BUSH’S FAILURE: He’s doing all right on the war — but he’d better be, because this is really damning:
WASHINGTON — Addressing the delegates more than two years ago at the Republican National Convention, President Bush invoked a line that had become a sort of mantra.
“Big government is not the answer,” he said.
Now, just past the midway point of his first term in office, Bush is presiding over the largest, most expensive — and, some would say, most intrusive — federal government in history.
Domestically, we might have a smaller government with Al Gore as President. As the article notes:
In the past five years, while median household income has grown by about 16 percent, the federal government’s spending has increased by 45 percent.

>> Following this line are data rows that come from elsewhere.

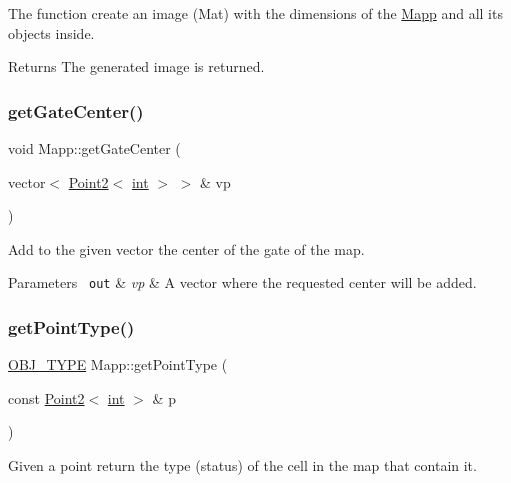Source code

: The function create an image (Mat) with the dimensions of the \mbox{\hyperlink{class_mapp}{Mapp}} and all its objects inside. 

\begin{DoxyReturn}{Returns}
The generated image is returned. 
\end{DoxyReturn}
\mbox{\label{class_mapp_a7b17d1a5e8567021465397088e1dea8d}} 
\subsubsection{\texorpdfstring{getGateCenter()}{getGateCenter()}}
{\footnotesize\ttfamily void Mapp\+::get\+Gate\+Center (\begin{DoxyParamCaption}\item[{vector$<$ \mbox{\hyperlink{class_point2}{Point2}}$<$ \mbox{\hyperlink{draw_8hh_aa620a13339ac3a1177c86edc549fda9b}{int}} $>$ $>$ \&}]{vp }\end{DoxyParamCaption})}



Add to the given vector the center of the gate of the map. 


\begin{DoxyParams}[1]{Parameters}
\mbox{\texttt{ out}}  & {\em vp} & A vector where the requested center will be added. \\
\hline
\end{DoxyParams}
\mbox{\label{class_mapp_ac6341641bd67502eef7c025cb4cd1c71}} 
\subsubsection{\texorpdfstring{getPointType()}{getPointType()}}
{\footnotesize\ttfamily \mbox{\hyperlink{map_8hh_a714b9c2c276fbae637fee36453d9121e}{O\+B\+J\+\_\+\+T\+Y\+PE}} Mapp\+::get\+Point\+Type (\begin{DoxyParamCaption}\item[{const \mbox{\hyperlink{class_point2}{Point2}}$<$ \mbox{\hyperlink{draw_8hh_aa620a13339ac3a1177c86edc549fda9b}{int}} $>$ \&}]{p }\end{DoxyParamCaption})}



Given a point return the type (status) of the cell in the map that contain it. 


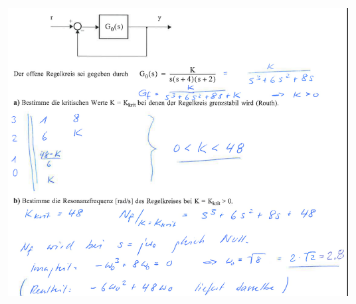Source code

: \begin{multicols}{2}
\includegraphics[width=9cm]{./images/beispiele/beispiel16.png}
\end{multicols}


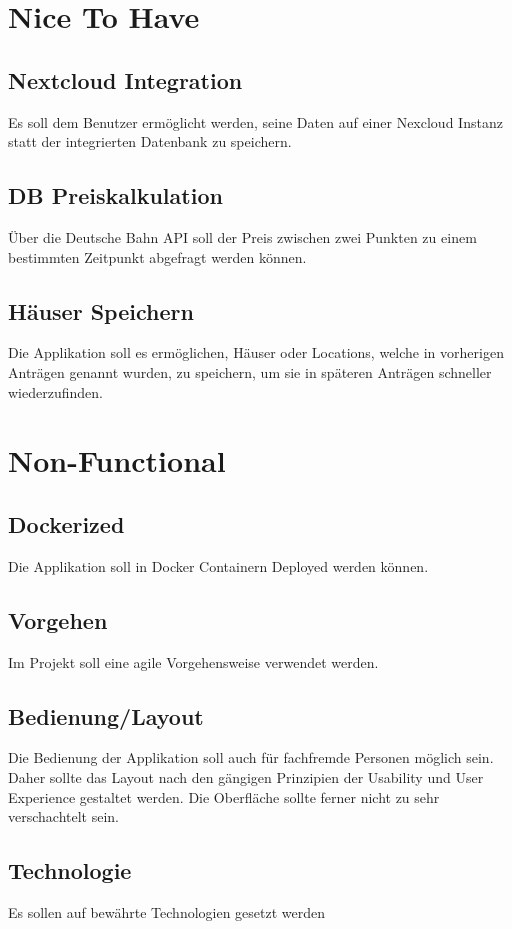\section{Nice To Have}\label{sec:nice-to-have}
\subsection{Nextcloud Integration}\label{subsec:nextcloud-integration}
Es soll dem Benutzer ermöglicht werden, seine Daten auf einer Nexcloud Instanz statt der integrierten Datenbank zu speichern.
\subsection{DB Preiskalkulation}\label{subsec:db-preiskalkulation}
Über die Deutsche Bahn \ac{API} soll der Preis zwischen zwei Punkten zu einem bestimmten Zeitpunkt abgefragt werden können.
\subsection{Häuser Speichern}\label{subsec:hauser-speichern}
Die Applikation soll es ermöglichen, Häuser oder Locations, welche in vorherigen Anträgen genannt wurden, zu speichern,
um sie in späteren Anträgen schneller wiederzufinden.


\section{Non-Functional}\label{sec:non-functional}
\subsection{Dockerized}\label{subsec:dockerized}
Die Applikation soll in Docker Containern Deployed werden können.
\subsection{Vorgehen}\label{subsec:vorgehen}
Im Projekt soll eine agile Vorgehensweise verwendet werden.
\subsection{Bedienung/Layout}\label{subsec:bedienung/layout}
Die Bedienung der Applikation soll auch für fachfremde Personen möglich sein.
Daher sollte das Layout nach den gängigen Prinzipien der Usability und User Experience gestaltet werden.
Die Oberfläche sollte ferner nicht zu sehr verschachtelt sein.
\subsection{Technologie}\label{subsec:technologie}
Es sollen auf bewährte Technologien gesetzt werden

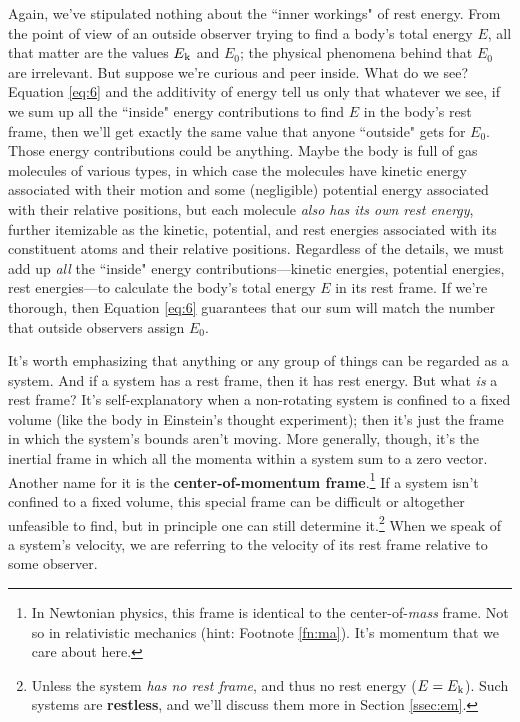 \documentclass[12pt]{article}
\begin{document}
Again, we've stipulated nothing about the ``inner workings" of rest energy. From the point of view of an outside observer trying to find a body's total energy $E$, all that matter are the values $E_{\mkern.5mu \textrm{k}}$ and $E_0$; the physical phenomena behind that $E_0$ are irrelevant. But suppose we're curious and peer inside. What do we see? Equation \ref{eq:6} and the additivity of energy tell us only that whatever we see, if we sum up all the ``inside" energy contributions to find $E$ in the body's rest frame, then we'll get exactly the same value that anyone ``outside" gets for $E_0$. Those energy contributions could be anything. Maybe the body is full of gas molecules of various types, in which case the molecules have kinetic energy associated with their motion and some (negligible) potential energy associated with their relative positions, but each molecule \emph{also has its own rest energy}, further itemizable as the kinetic, potential, and rest energies associated with its constituent atoms and their relative positions. Regardless of the details, we must add up \emph{all} the ``inside" energy contributions---kinetic energies, potential energies, rest energies---to calculate the body's total energy $E$ in its rest frame. If we're thorough, then Equation \ref{eq:6} guarantees that our sum will match the number that outside observers assign $E_0$.

It's worth emphasizing that anything or any group of things can be regarded as a system. And if a system has a rest frame, then it has rest energy. But what \emph{is} a rest frame? It's self-explanatory when a non-rotating system is confined to a fixed volume (like the body in Einstein's thought experiment); then it's just the frame in which the system's bounds aren't moving. More generally, though, it's the inertial frame in which all the momenta within a system sum to a zero vector. Another name for it is the \textbf{center-of-momentum frame}.\footnote{In Newtonian physics, this frame is identical to the center-of-\emph{mass} frame. Not so in relativistic mechanics (hint: Footnote \ref{fn:ma}). It's momentum that we care about here.} If a system isn't confined to a fixed volume, this special frame can be difficult or altogether unfeasible to find, but in principle one can still determine it.\footnote{\label{fn:rl}Unless the system \emph{has no rest frame}, and thus no rest energy ($E = E_{\mkern.5mu \textrm{k}}$). Such systems are \textbf{restless}, and we'll discuss them more in Section \ref{ssec:em}.} When we speak of a system's velocity, we are referring to the velocity of its rest frame relative to some observer.
\end{document}
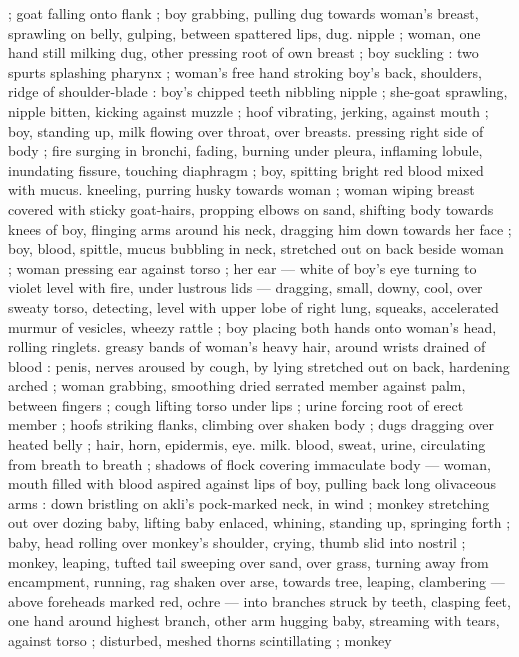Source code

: {; goat falling onto flank ; boy grabbing, pulling dug towards woman's 
breast, sprawling on belly, gulping, between spattered lips, dug. 
nipple ; woman, one hand still milking dug, other pressing root of 
own breast ; boy suckling : two spurts splashing pharynx ; woman's 
free hand stroking boy's back, shoulders, ridge of shoulder-blade : 
boy's chipped teeth nibbling nipple ; she-goat sprawling, nipple 
bitten, kicking against muzzle ; hoof vibrating, jerking, against 
mouth ; boy, standing up, milk flowing over throat, over breasts. 
pressing right side of body ; fire surging in bronchi, fading, burning 
under pleura, inflaming lobule, inundating fissure, touching 
diaphragm ; boy, spitting bright red blood mixed with mucus. 
kneeling, purring husky towards woman ; woman wiping breast 
covered with sticky goat-hairs, propping elbows on sand, shifting 
body towards knees of boy, flinging arms around his neck, dragging 
him down towards her face ; boy, blood, spittle, mucus bubbling in 
neck, stretched out on back beside woman ; woman pressing ear 
against torso ; her ear --- white of boy's eye turning to violet level 
with fire, under lustrous lids --- dragging, small, downy, cool, over 
sweaty torso, detecting, level with upper lobe of right lung, squeaks, 
accelerated murmur of vesicles, wheezy rattle ; boy placing both 
hands onto woman's head, rolling ringlets. greasy bands of woman's 
heavy hair, around wrists drained of blood : penis, nerves aroused by 
cough, by lying stretched out on back, hardening arched ; woman 
grabbing, smoothing dried serrated member against palm, between 
fingers ; cough lifting torso under lips ; urine forcing root of erect 
member ; hoofs striking flanks, climbing over shaken body ; dugs 
dragging over heated belly ; hair, horn, epidermis, eye. milk. blood, 
sweat, urine, circulating from breath to breath ; shadows of flock 
covering immaculate body --- woman, mouth filled with blood aspired 
against lips of boy, pulling back long olivaceous arms : down bristling 
on akli's pock-marked neck, in wind ; monkey stretching out over 
dozing baby, lifting baby enlaced, whining, standing up, springing 
forth ; baby, head rolling over monkey's shoulder, crying, thumb slid 
into nostril ; monkey, leaping, tufted tail sweeping over sand, over 
grass, turning away from encampment, running, rag shaken over 
arse, towards tree, leaping, clambering --- above foreheads marked 
red, ochre --- into branches struck by teeth, clasping feet, one hand 
around highest branch, other arm hugging baby, streaming with 
tears, against torso ; disturbed, meshed thorns scintillating ; monkey 
}
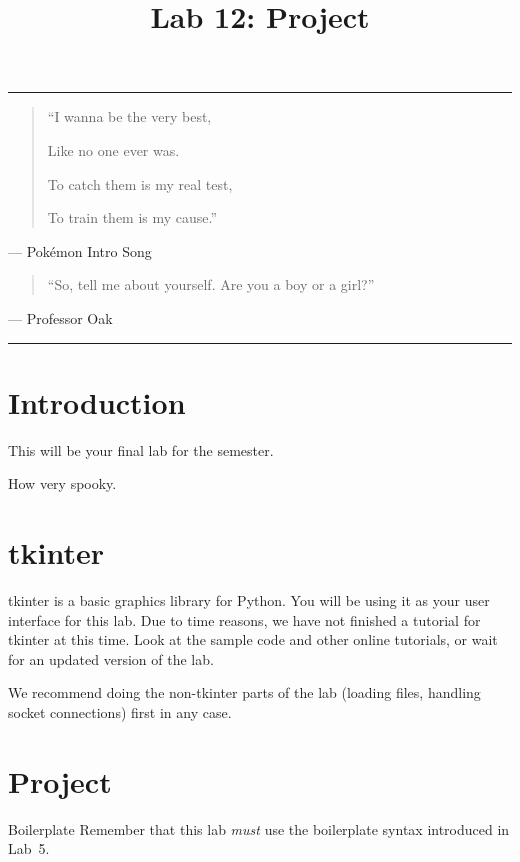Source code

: \documentclass[11pt]{cselabheader}
\title{Lab 12: Project}
\begin{document}
\maketitle

\hrule
\begin{quotation}
  ``I wanna be the very best,
  
  Like no one ever was.
  
  To catch them is my real test,
  
  To train them is my cause.''
\end{quotation}
\begin{flushright}
--- Pok\'emon Intro Song
\end{flushright}


\begin{quotation}
``So, tell me about yourself. Are you a boy or a girl?''
\end{quotation}
\begin{flushright}
--- Professor Oak
\end{flushright}

\hrule

\section{Introduction}
This will be your final lab for the semester.

\vspace{4in}
How very spooky.


\pagebreak

\section{tkinter}
\label{sec:tk}
tkinter is a basic graphics library for Python. You will be using it as your
user interface for this lab. Due to time reasons, we have not finished a
tutorial for tkinter at this time. Look at the sample code and other online
tutorials, or wait for an updated version of the lab.

We recommend doing the non-tkinter parts of the lab (loading files, handling
socket connections) first in any case.

\pagebreak

\section{Project}
\label{sec:proj}

\begin{warningbox}{Boilerplate}
  Remember that this lab \emph{must} use the
  boilerplate syntax introduced in Lab~5.
\end{warningbox}
\end{document}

The trend was under way when Bush took office. After a four-year period ending in 1997 that saw fairly stable spending management — Congress’ budget authority grew from $509 billion to $511 billion — a spike began in 1998, when federal spending got an $18 billion boost to $529 billion. Spending in 2003 could top $750 billion.
Okay, a lot of that happened under Clinton/Gore — but Bush promised to stop it, not to carry on the policies of his predecessors. That was Gore’s schtick.
UPDATE: Matthew Yglesias points up another dropped ball, though he’s surprisingly charitable about it. Still, someone in the White House needs to be paying more attention here.